Straus himself has authored over 600 articles, chapters and reviews in three languages, and authored and/or edited 23 books, monographs, and collected volumes, the latest of which is currently in press by the French Prehistoric Society in Paris.
“Sometimes I found support in the work of my students and other times they have refuted some of what I had argued,” said Straus. “This is most satisfying to me, as I have worked hard to help them define, build on and realize their own work. Students should follow their own interests and dreams. I subtly guide them, provide ideas, references, advise and stimulation. One should correct, critique, but doggedly support and never force students to toe a personal line on issues.”
All the work throughout the decades – the research, the advising and mentoring, as well as one’s best values as persons of character has been instilled through the work that Straus’ students do. “I have never forgotten how hard it is to be a graduate student, so I try to be responsive and to put my students first in what they do, including the review, critique and correction of their drafts of articles, chapters, presentations and proposals that are always at the top of my pile of things to do—quickly and thoroughly.
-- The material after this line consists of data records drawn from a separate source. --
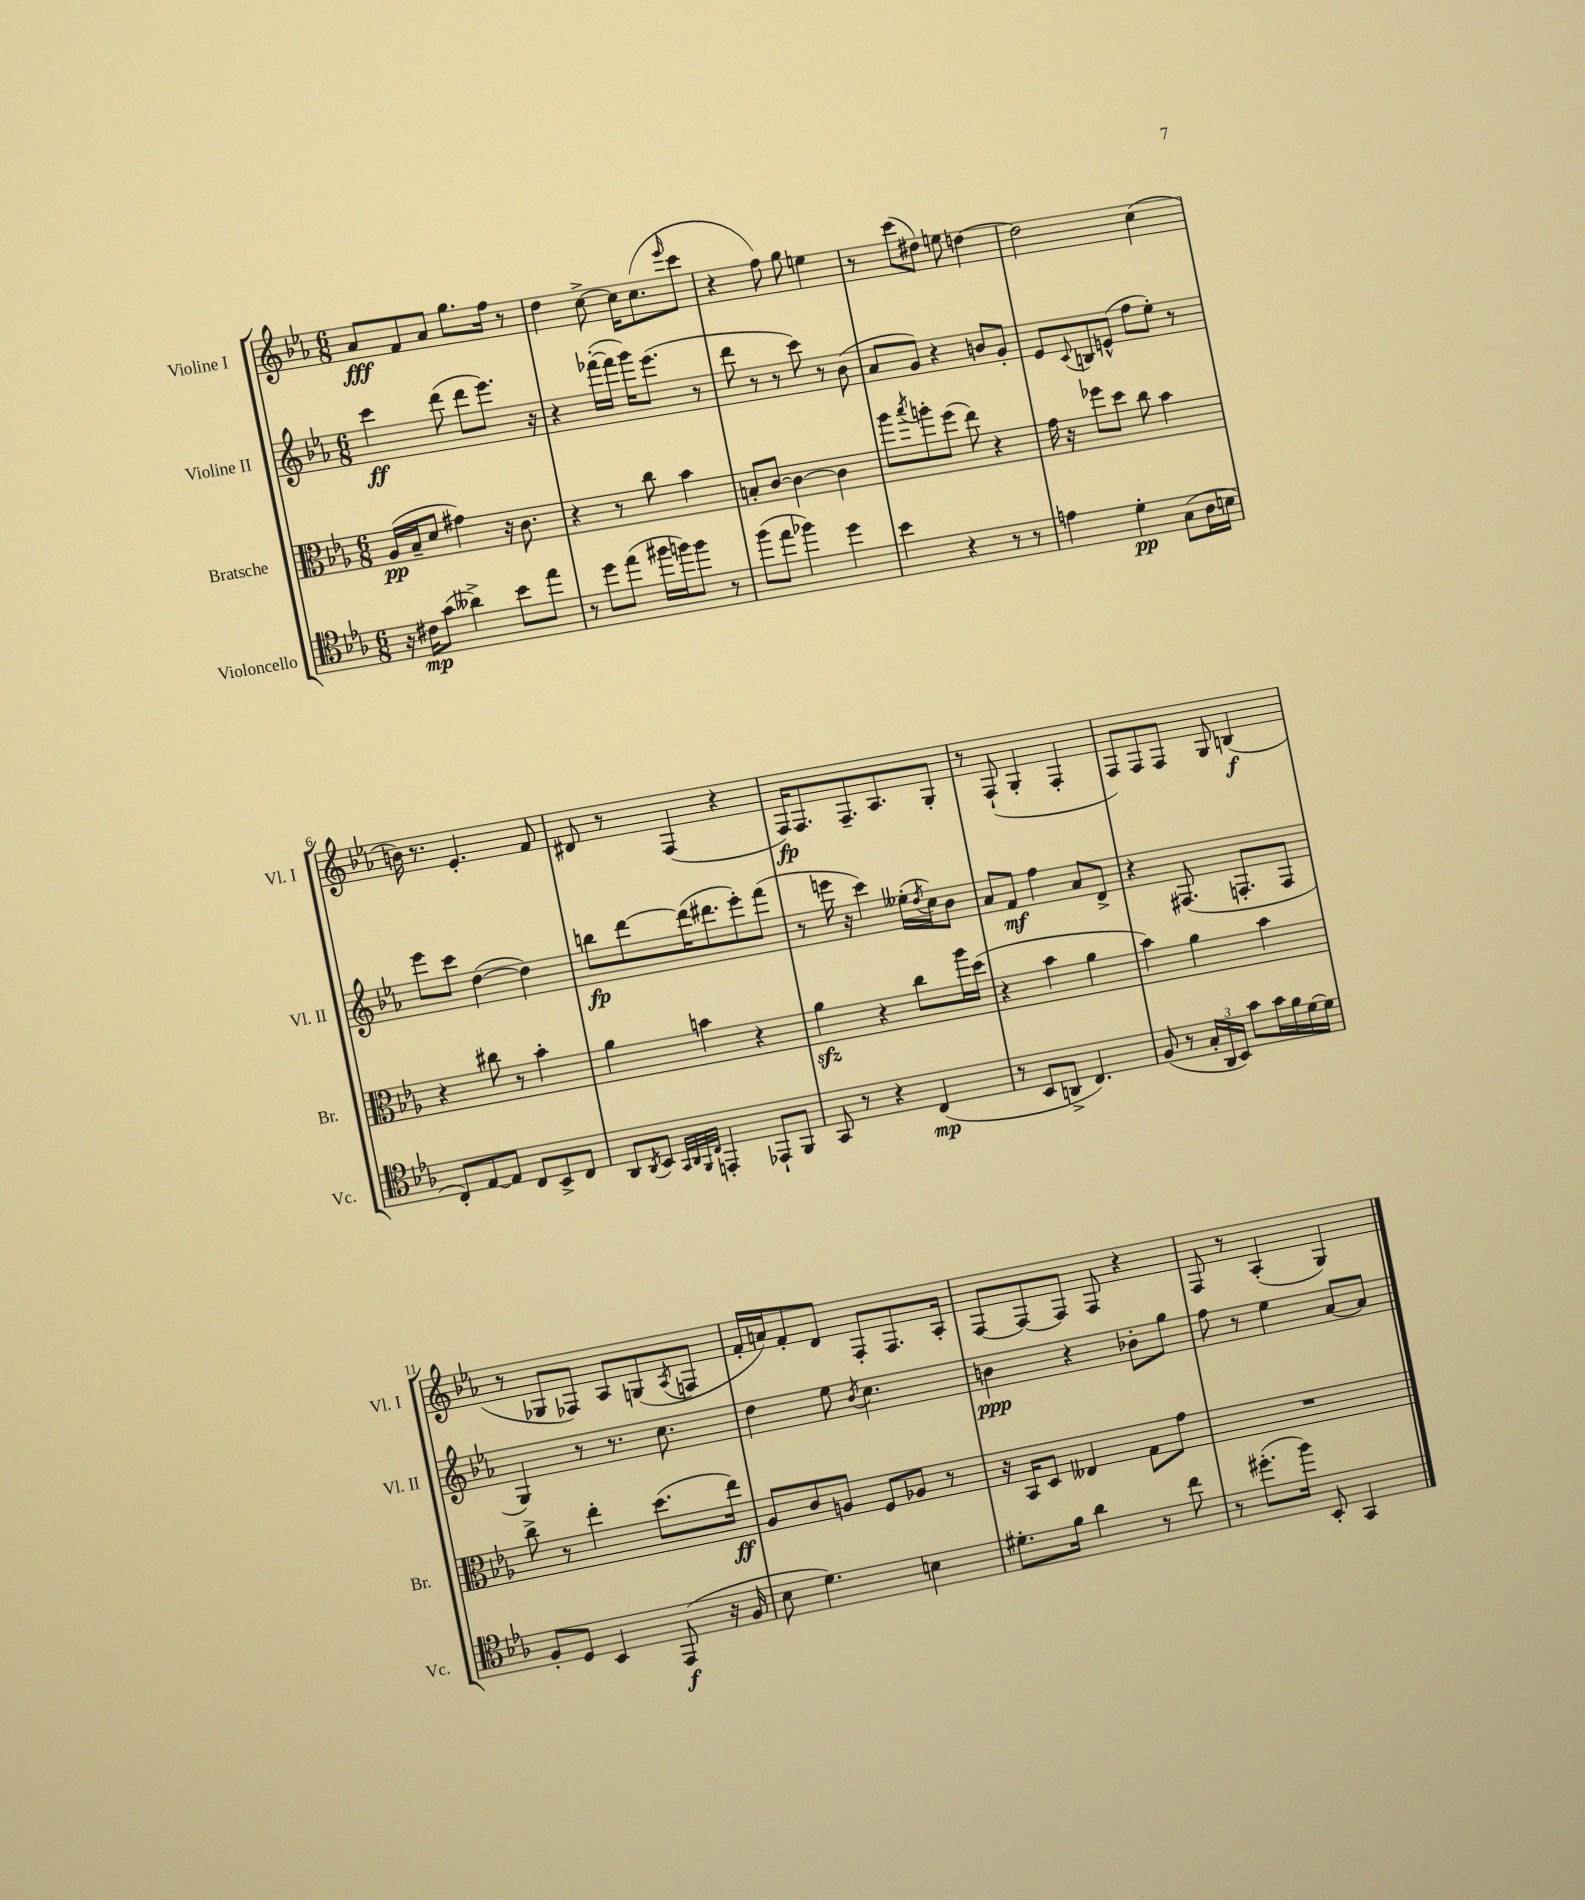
<<
\new StaffGroup <<
\new Staff = "s0" \with { instrumentName = "Violine I" shortInstrumentName = "Vl. I" } {
    \clef treble \key ees \major \numericTimeSignature \time 6/8
    aes'8\fff f'8 aes'8 g''8. f''16 r8 |
    d''4 c''8~-> c''16 c''8.( \grace { ees'''16 } c'''8 |
    r4 f''8) g''8 e''4 |
    r8 c'''8( dis''8) e''8 d''4~ |
    d''2 c''4( |
    b'16) r8. ees'4.-. f'8 |
    dis'8 r8 f4( r4 |
    f16\fp) f8. f8.-- aes8. g8-. |
    r8 f8-!( g4-. f4-. |
    f8) f8 f8 g8 b4\f( |
    r8 ges8 fes8) aes8 g8( \acciaccatura { aes8 } f8 |
    f'16-. a'16) f'8-. d'8 f8-. f8. aes16-. |
    f8~ f8~ f8 f8 r4 |
    f8 r8 aes4-.( g4) \bar "|." |
}
\new Staff = "s1" \with { instrumentName = "Violine II" shortInstrumentName = "Vl. II" } {
    \clef treble \key ees \major \numericTimeSignature \time 6/8
    c'''4\ff d'''8( d'''8 ees'''8.) r16 |
    r4 fes'''16~-.( fes'''16 g'''16) ees'''8.( r8 |
    d'''8 r8 r8 c'''8) r8 bes'8( |
    aes'8 g'8) r4 b'8 g'8-. |
    ees'8 \appoggiatura { c'8 } b8 e'8-^( f''8 ees''8-.) r8 |
    ees'''8 c'''8 d''4~( d''4) |
    b''8\fp d'''8~ d'''16( dis'''8. ees'''8-.) f'''8( |
    r8 e'''16 r16 c'''4) eeses''16-.( \acciaccatura { d''8 } c''16) bes'8 |
    aes'8 f'8\mf f''4 aes'8 d'8-> |
    r4 fis8.( f8.-. f8 |
    g4) r8 r8. c''8. |
    d''4 ees''8 \acciaccatura { bes'8 } c''4. |
    b'4\ppp r4 bes'8-. g''8 |
    f''8 r8 ees''4 aes'8~ aes'8 \bar "|." |
}
\new Staff = "s2" \with { instrumentName = "Bratsche" shortInstrumentName = "Br." } {
    \clef alto \key ees \major \numericTimeSignature \time 6/8
    aes16\pp( bes16-- d'8 gis'4) r16 c'8. |
    r4 r8 c''8 bes'4 |
    b8-. c'8~ c'4~ c'4 |
    aes''8 \acciaccatura { bes''8 } a''8-. f''8( ees''8) r4 |
    g'16 r16 fes''8 d''8 c''8 bes'4 |
    r4 cis''8 r8 bes'4-. |
    aes'4 b'4 r4 |
    aes'4\sfz r4 c''8 aes''16 d''16( |
    r4 bes'4 aes'4 |
    bes'4) aes'4 bes'4 |
    c''8-> r8 ees''4-. d''8.( ees''16\ff) |
    aes8 c'8 a8 f8 aes8 r8 |
    r16 bes,16 d8 eeses4 g8 g'8 |
    R2. \bar "|." |
}
\new Staff = "s3" \with { instrumentName = "Violoncello" shortInstrumentName = "Vc." } {
    \clef tenor \key ees \major \numericTimeSignature \time 6/8
    r16 cis'16\mp g'8( aeses'4->) bes'8 ees''8 |
    r8 d''8 ees''8( fis''16 f''16) f''8 r8 |
    f''8( ees''8 fes''4) d''4 |
    bes'4 r4 r8 r8 |
    e'4 d'4-.\pp g8( aes16 b16 |
    c8-.) ees8~ ees8 c8 bes,8-> c8 |
    aes,8 \acciaccatura { aes,8 } bes,8 \grace { g,32 aes,32 f,32 c32 } e,4-. ees,8-! f,8 |
    g,8 r8 r4 c4\mp( |
    r8 bes,8 a,8-> c4.) |
    f8( r8 \tuplet 3/2 { g16-. aes,16 bes,16) } g'8 g'16 f'16 d'16~ d'16 |
    f8-. d8 bes,4 ees,8\f( r16 f16 |
    bes8 d'4.) b4 |
    dis'8.-. f'16 aes'4 r8 c''8 |
    r8 dis''8.-.( f''16) bes,8-. g,4 \bar "|." |
}
>>
>>
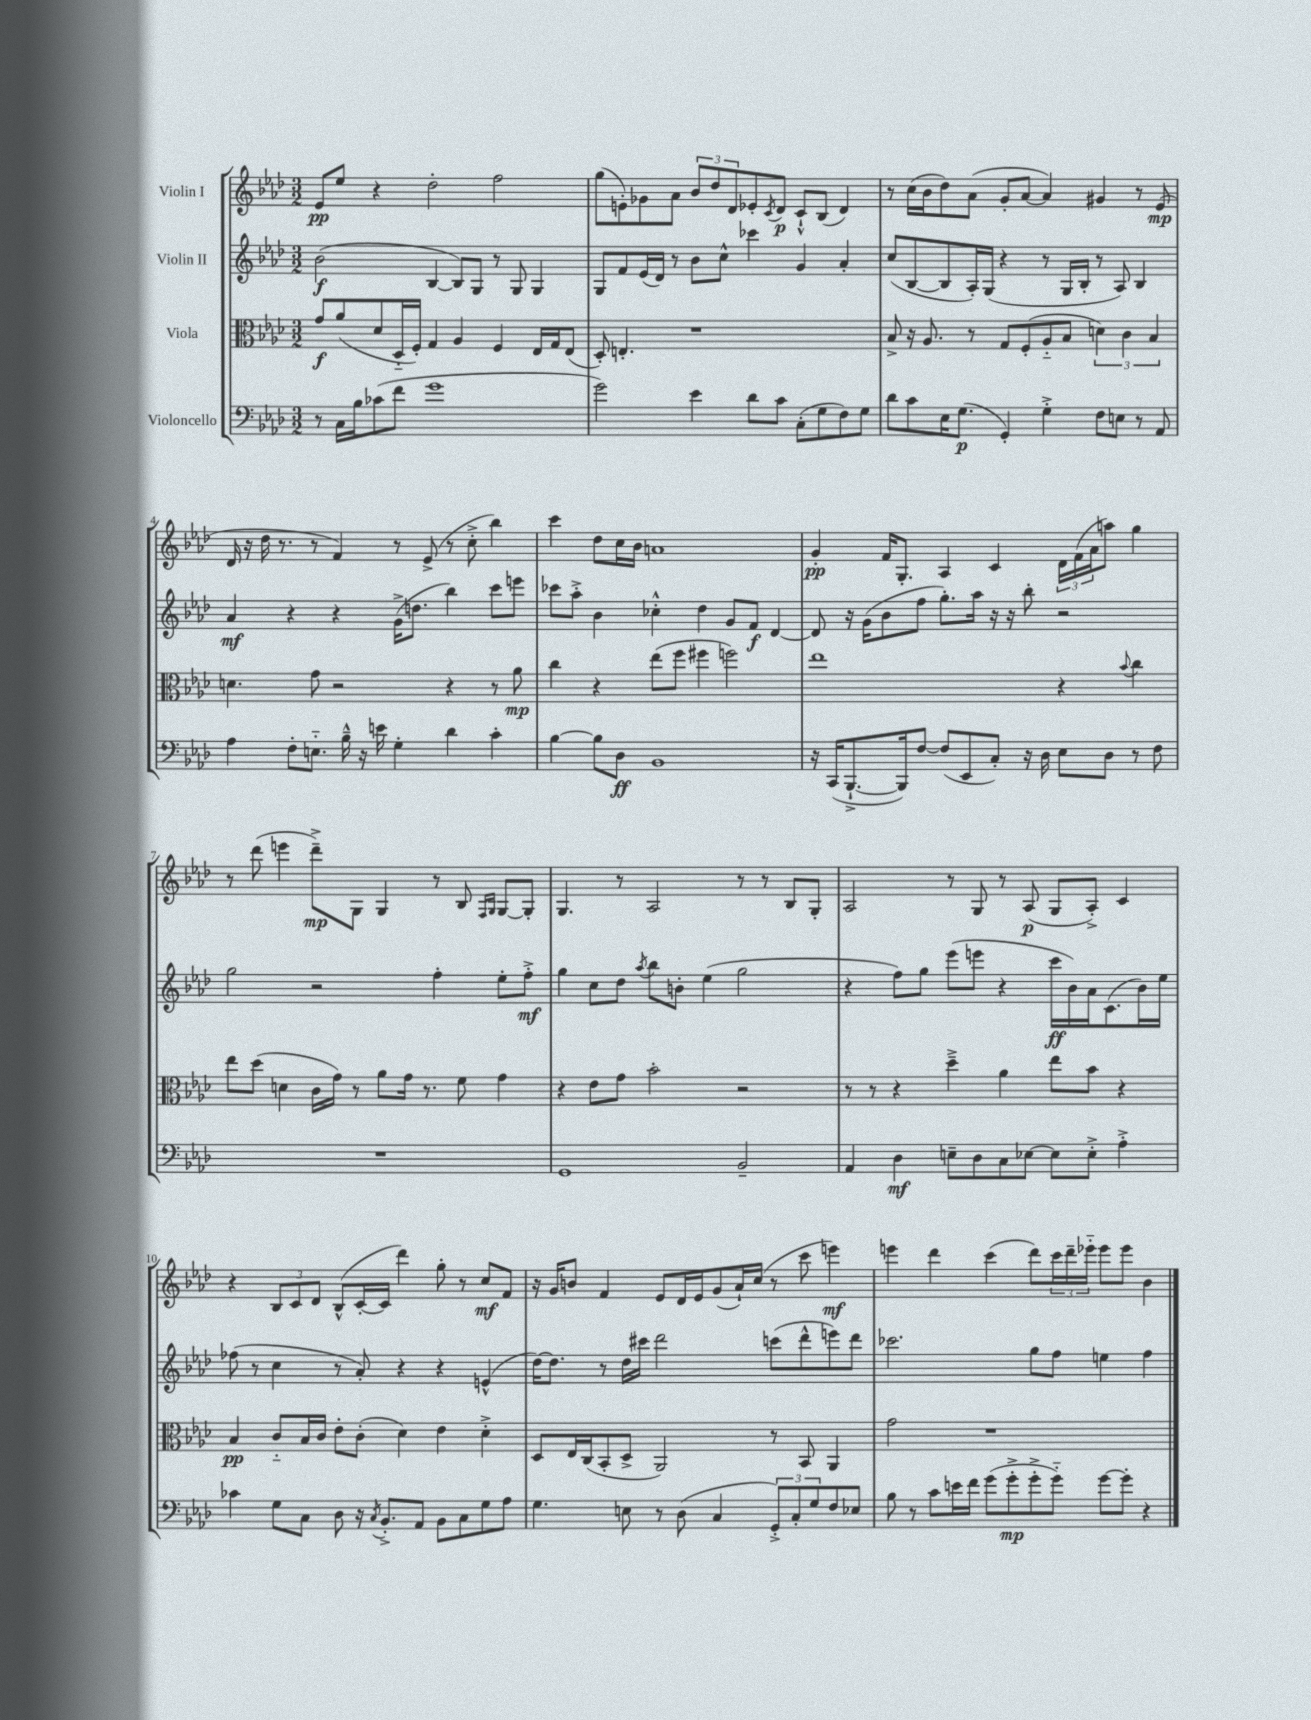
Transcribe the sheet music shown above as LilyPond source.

<<
\new StaffGroup <<
\new Staff = "s0" \with { instrumentName = "Violin I" } {
    \clef treble \key aes \major \numericTimeSignature \time 3/2
    ees'8\pp ees''8 r4 des''2-. f''2 |
    g''8( e'8-.) ges'8 aes'8 \tuplet 3/2 { bes'8 des''8 des'8 } ees'8-. \acciaccatura { c'8 } des'8\p c'8-!-^ bes8( des'4) |
    r8 c''16( bes'16 des''8) aes'8( g'8-. aes'8~ aes'4) gis'4 r8 ees'8\mp( |
    des'16 r16 des''16 r8. r8 f'4) r8 ees'8->( r8 c''8-.-> bes''4) |
    c'''4 des''8 c''16 bes'16 a'1 |
    g'4-.\pp f'16 g8.-. aes4 c'4 \tuplet 3/2 { des'16 f'16( aes'16 } a''8) g''4 |
    r8 des'''8( e'''4 des'''8--->\mp) g8 g4 r8 bes8 \grace { f16 g16 } g8~ g8-. |
    g4. r8 aes2 r8 r8 bes8 g8-. |
    aes2 r8 g8 r8 aes8\p( g8 aes8-.->) c'4 |
    r4 \tuplet 3/2 { bes8 c'8 des'8 } bes8-^( c'16~-. c'16 des'''4) g''8-. r8 c''8\mf f'8 |
    r16 g'16 b'8 f'4 ees'8 des'16 ees'16 g'8( aes'16-!) c''16( r8 c'''8 e'''4\mf) |
    e'''4 des'''4 c'''4( des'''8) \tuplet 3/2 { c'''16 des'''16-- ees'''16-_ } ees'''8 ees'''8 bes'4 \bar "|." |
}
\new Staff = "s1" \with { instrumentName = "Violin II" } {
    \clef treble \key aes \major \numericTimeSignature \time 3/2
    bes'2\f( bes4~ bes8) g8 r8 g8 g4 |
    g8 f'8 ees'16( des'16) r8 bes'8 c''8-^ ces'''4 g'4 aes'4-. |
    c''8( bes8~ bes8 aes16-.) g16( r4 r8 g16 bes16-. r8 aes8) bes4 |
    aes'4\mf r4 r4 g'16->( d''8. bes''4) c'''8 e'''8 |
    ces'''8 aes''8-.-> bes'4 ces''4-.-^ des''4 g'8 f'8\f des'4~ |
    des'8 r16 g'16( bes'8 f''8 g''8.-.) aes''16 r16 r16 bes''8-. r2 |
    g''2 r2 f''4-. ees''8-. f''8-.->\mf |
    g''4 c''8 des''8 \acciaccatura { aes''8 } bes''8 b'8-. ees''4( g''2 |
    r4 f''8) g''8 ees'''8( e'''8 r4 c'''16\ff bes'16) aes'16 c'8.( bes'16) ees''16 |
    fes''8( r8 c''4 r8 aes'8-.) r4 r4 e'4-^( |
    des''16~) des''8. r8 des''16 cis'''16 des'''2 c'''8( des'''8-^ e'''8) des'''8 |
    ces'''2. g''8 f''8 e''4 f''4 \bar "|." |
}
\new Staff = "s2" \with { instrumentName = "Viola" } {
    \clef alto \key aes \major \numericTimeSignature \time 3/2
    g'8\f aes'8( des'8 des16-_ f16-.) g4 aes4 f4 ees16 g16 ees8( |
    des8-.) e4.-. r1 |
    bes8-> r16 aes8. r8 g8 f8-.( aes8-_ bes8 \tuplet 3/2 { d'4) c'4 bes4 } |
    d'4. g'8 r2 r4 r8 aes'8\mp |
    c''4 r4 ees''8( f''8 fis''4 f''2) |
    ees''1 r4 \appoggiatura { bes'8 } c''4 |
    ees''8 des''8( d'4 c'16 g'16) r8 aes'8 g'16 r8. f'8 g'4 |
    r4 ees'8 g'8 bes'2-. r2 |
    r8 r8 r4 des''4---> aes'4 ees''8 bes'8 r4 |
    bes4\pp c'8-_ bes16 c'16 ees'8-. c'8-.( des'4) ees'4 des'4-.-> |
    des8 ees16 c16( bes,8-. des8-> aes,2) r8 bes,8 aes,4 |
    g'2 r1 \bar "|." |
}
\new Staff = "s3" \with { instrumentName = "Violoncello" } {
    \clef bass \key aes \major \numericTimeSignature \time 3/2
    r8 c16 bes16 ces'8( f'8 g'1 |
    g'2) ees'4 des'8 c'8 c8-.( g8 f8) g8 |
    des'8 c'8 ees16 g8.\p( g,4-.) g4-.-> f8 e8 r8 aes,8 |
    aes4 f8-. e8.-_ bes16---^ r16 e'16 g4-. des'4 c'4-. |
    bes4~ bes8 des8\ff bes,1 |
    r16 c,16( bes,,8.~-!-> bes,,16) f8~ f8( ees,8 c8-.) r16 des16 ees8 des8 r8 f8 |
    R1. |
    g,1 bes,2-- |
    aes,4 des4\mf e8-- des8 c8 ees8~ ees8 ees8-.-> aes4-.-> |
    ces'4 g8 c8 des8 r16 \acciaccatura { c8 } bes,8.-.-> aes,8 bes,8 c8 g8 aes8 |
    g4. e8 r8 des8( c4 \tuplet 3/2 { g,8-.->) c8-. g8 } f8 ees8 |
    bes8 r8 c'8 e'16 f'16 g'8( g'8-.->\mp g'8-.-> g'8-_) g'8~ g'8-. r4 \bar "|." |
}
>>
>>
I try to follow the Golden Rule.”
In the end, Fontes sums it up nicely, “Lawrence, it is hard to find words to express how significant your impact has been on the study of Quaternary prehistory, on your colleagues, and on generations of undergraduate and graduate students from around the world.
“We read the tomes that you have written. We venture across the landscape to the caves where your teams have toiled. We enter museums and burrow among row after row of artifacts unearthed to answer new questions and unravel old mysteries. We hear the echoes of the ages that without you would not be here for us.”